## [Extrait cité]
# # # # # # #

Faire d’Abu Dhabi la place culturelle de demain, susciter une ouverture et un échange des cultures, mais aussi de renforcer le prestige de la France et les finances du Louvre. Grâce aux savoir-faire et aux œuvres mises à disposition par le Louvre et les musées français, l’émirat versera 965 millions d’euros (dont 400 millions pour l’utilisation de la marque « Louvre ») dans un fond de dotation au service de l’institution française. Pour Vincent Pomarède, l’un des trois commissaires de l’exposition, avec ce projet du Louvre Abu Dhabi « la France tient le rôle qu’elle a toujours tenu » : « la diffusion de la culture ». Cette fois, « avec des moyens extraordinaires ». Jean-Luc Martinez, le nouveau président du Louvre et président du conseil scientifique de l'Agence France-Muséum qui coordonne l'expertise de grandes institutions culturelles françaises, avance les enjeux stratégiques de l’affaire avec un monde en mouvement et « une Europe en périphérie ». Henri Loyrette, l’ancien président du Louvre, souligne à juste titre qu’il s’agit du « premier musée universel dans cette région du monde ». La ministre de la Culture Aurélie Filippetti se dit convaincue que cela sera « une vitrine pour la France et notre savoir-faire ».

Quelle est la vocation du musée du Louvre ?

# # # # # # #

## [Données fournies]

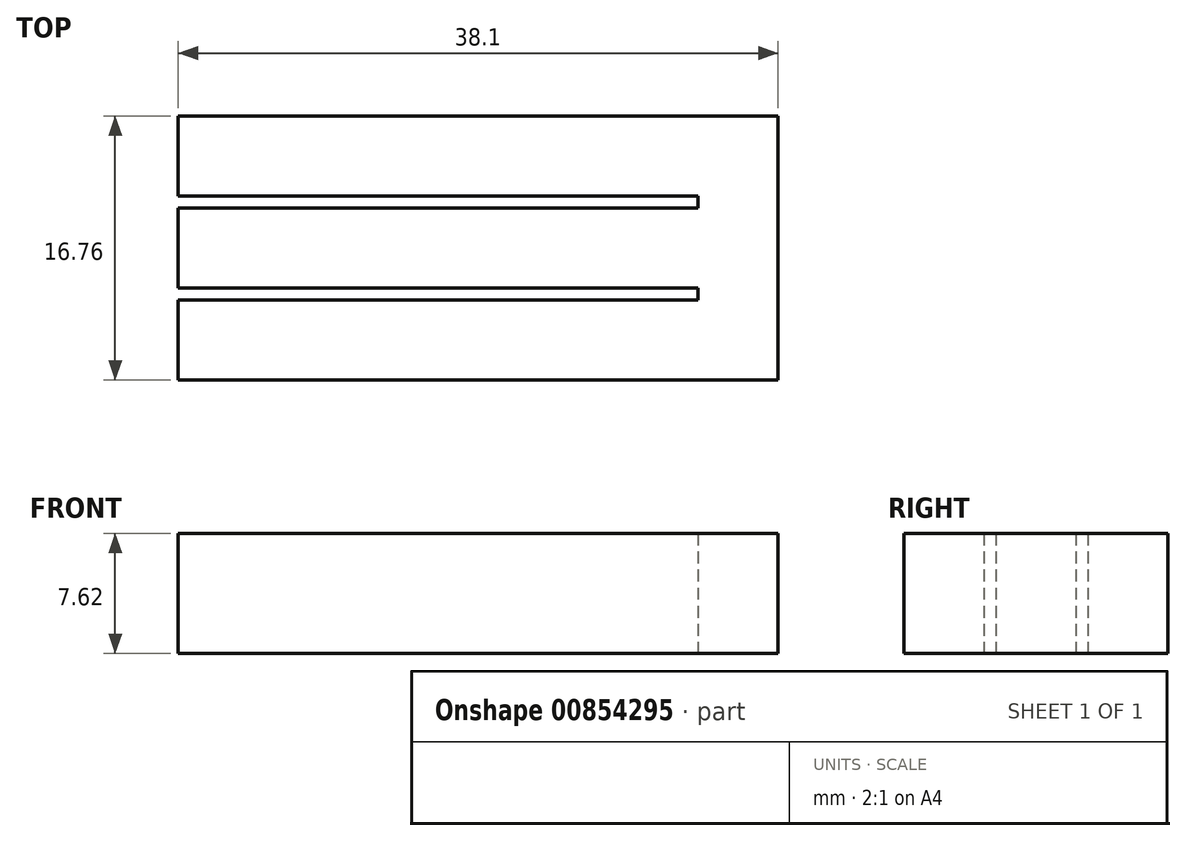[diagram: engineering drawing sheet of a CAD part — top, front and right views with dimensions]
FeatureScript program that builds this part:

# # # # # # #

## [Consigne]
Résumez en deux phrases l'extrait sur le Louvre Abu Dhabi.

## [Réponse]
Le projet du Louvre Abu Dhabi vise à faire de l'émirat une place culturelle ouverte aux échanges tout en renforçant le prestige de la France et les finances du Louvre, puisque l'émirat versera 965 millions d'euros, dont 400 millions pour l'usage de la marque, dans un fonds de dotation au service de l'institution. Plusieurs responsables le commentent : Vincent Pomarède y voit la France poursuivre la diffusion de la culture avec des moyens extraordinaires, Henri Loyrette le premier musée universel de la région, et Aurélie Filippetti une vitrine pour la France et son savoir-faire.